Extracted page text data
BEGIN
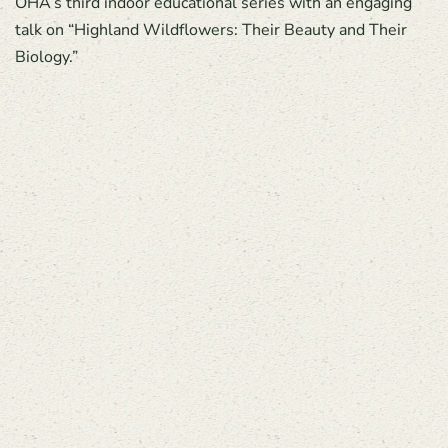
OHA’s third indoor educational series with an engaging
talk on “Highland Wildflowers: Their Beauty and Their
Biology.”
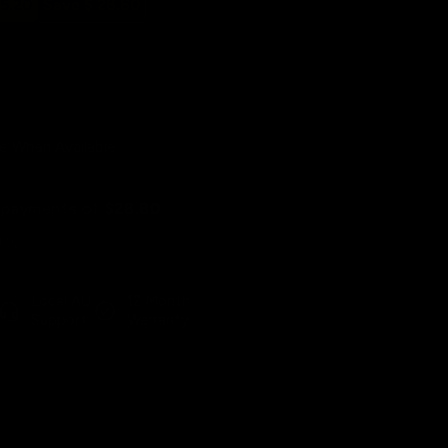
15.20
Save $ 28.80
crease
antity
r
e When Available
dragon
19WG-
B
o
latin
o
een
Local AU
12 Month
reless
Support
Warranty
chanical
yboard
END
Problem description
The records shown above are to be repeated exactly, with the pictures left out.

Finished exercise
OHA’s third indoor educational series with an engaging
talk on “Highland Wildflowers: Their Beauty and Their
Biology.”
15.20
Save $ 28.80
crease
antity
r
e When Available
dragon
19WG-
B
o
latin
o
een
Local AU
12 Month
reless
Support
Warranty
chanical
yboard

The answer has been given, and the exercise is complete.